“Biglietti prego”: quante volte chi viaggia in treno ha sentito questa frase, pronunciata dal capotreno. Così ha fatto anche Rosario Ventura, il 44enne aggredito e accoltellato nei giorni scorsi sul treno a Rivarolo, nel Genovese. Poteva restare ucciso e come lui sono tanti i capitreno a rischio aggressione , ma anche personale ferroviario nelle stazioni e agenti delle forze dell’ordine. Il caso eclatante ha fatto esplodere un problema serio, ma nemmeno tanto emergente, in quanto è ormai da tempo sotto gli occhi di chi viaggia ciò che può accadere sui treni, sugli autobus o nelle metropolitane: reazioni di sbandati, balordi, a volte di veri delinquenti senza nulla da perdere che mettono a repentaglio l’incolumità sia fisica che psicologica di chi sta lavorando, ha famiglia, figli, e che al termine del servizio vorrebbe ritrovare ad attenderli. Insomma pare un’impresa ogni giorno perfino arrivarci al termine del servizio dopo invettive, sputi presi e discussioni accese. Per ogni capotreno ogni giorno è un’incognita di quanto può succedere specie sulle tratte regionali.
Cinque aggressioni in una settimana, i capitreno: «Viviamo con l’ansia»
- 11 novembre 2024
Episodi numerosi
In Emilia Romagna nel territorio della Divisione trasporto locale di Bologna «in una settimana, poco più, ce ne sono state cinque di aggressioni - afferma un capotreno che vuole restare anonimo - ma sono molte di più, magari solo verbali o risolte incassando vessazioni di ogni genere, perché a denunciare spesso si entra in un circolo più vizioso che virtuoso, perché ad ogni episodio sono indagini e inchieste interne, verbali, perfino giustificazioni, dove chi subisce sembra il primo a non essersi comportato adeguatamente. Poi ti devi trovare un avvocato, perché tali malviventi ce l’hanno e quando ti chiamano ti fanno domande del tipo: ma ce l’avevi il cappello in testa? Si rischiano controquerele e i carnefici possono passare per vittime. E noi si vive male, con l’ansia addosso, il groppo allo stomaco e il fegato grosso».
Risposte per ora insufficienti
Dall’accoltellamento di Rivarolo ne è scaturito uno sciopero di 8 ore. Secondo i sindacati «la questione non è più tollerabile e va risolta – afferma Riccardo Mussoni, riminese, ex capotreno, responsabile nazionale della Uil Trasporti a Roma – nei prossimi giorni (18 novembre) siamo convocati ad un tavolo al Ministero dei trasporti.
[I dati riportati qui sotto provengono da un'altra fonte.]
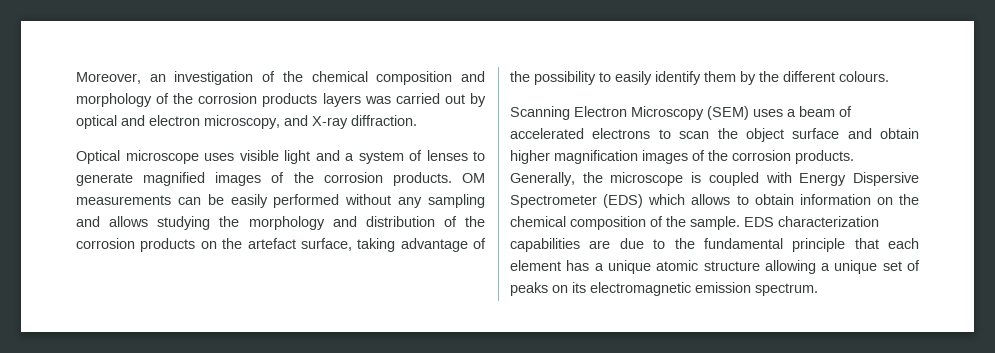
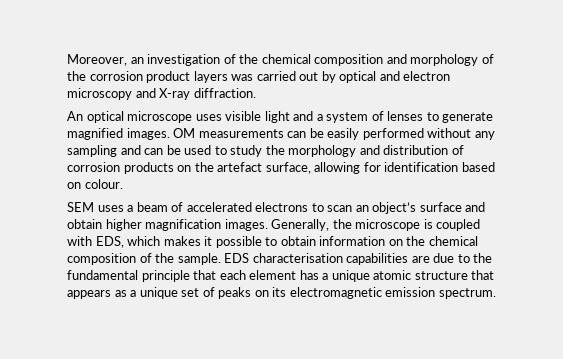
[262,93,318,107] products -> [146,71,191,83] product
[204,115,280,129] microscopy, -> [67,88,132,100] microscopy
[76,150,120,164] Optical -> [67,111,124,123] An optical
[215,172,452,186] images of the corrosion products. -> [126,128,170,140] images.
[109,216,211,230] allows studying -> [144,145,263,157] can be used to study
[465,216,485,227] the -> (464, 150) none
[357,238,486,252] [510,71,889,85] [510,106,749,120] taking advantage of the possibility to easily identify them by the different colours. // Scanning Electron Microscopy (SEM) -> [314,162,495,174] [67,179,123,189] [67,202,94,212] allowing for identification based on colour. // SEM
[717,128,784,142] the object -> [355,202,417,214] an object’s
[642,150,854,164] images of the corrosion products. -> [224,219,268,231] images.
[799,172,919,186] [510,194,731,208] Energy Dispersive Spectrometer (EDS) which allows -> [95,236,262,248] EDS, which makes it possible
[778,216,879,227] characterization -> [252,253,343,263] characterisation
[764,260,816,274] allowing -> [471,270,495,280] [67,290,127,299] that appears as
Sui treni si trova gente di ogni tipo e quando si chiedono i biglietti, chi non ce l’ha può andare in escandescenza, creare disordini e violenze. Le soluzioni stanno in poco posto. Chiediamo di individuare i treni e le tratte a rischio e farli presidiare dalle forze dell’ordine. I provvedimenti finora presi (daspo, protezione aziendale, squadre antievasione, corsi di formazione e psicologi di supporto per il personale) non sono sufficienti».
Cosa è cambiato
Ma come si è arrivati a questo punto? «Riduzione di personale sui treni, desertificazione delle linee e delle stazioni (senza nessuno che le controlla, aperte a chiunque), soppressione di diversi presidì Polfer». In realtà «siamo soli, unica autorità in treni con centinaia di persone a cui garantire sicurezza – spiega ancora il capotreno anonimo -. E tra queste anche coloro senza scrupoli, i malintenzionati, gli aggressivi, coloro che per spostarsi non hanno altro mezzo e sono privi anche di denaro, disperati potenzialmente pericolosi. Tempo fa non era così: i controlli si facevano anche in due o tre agenti ed era già un deterrente. La figura del Capotreno godeva di rispetto e autorità, fungeva anche da filtro per smorzare gli animi: chi era in difetto si portava dal Capotreno, che aveva un potere riconosciuto ed era autorizzato a prendere in proprio decisioni importanti. Mi ricordo che sono stati fermati treni per fare rispettare le leggi: a Firenze una volta arrivò un intero reparto della Celere che in due e due quattro svuotò un treno a cuccette di passeggeri abusivi che non lo potevano prendere, adesso ti fanno assistere dagli psicologi e se sei in difficoltà ti suggeriscono di praticare la respirazione Zen».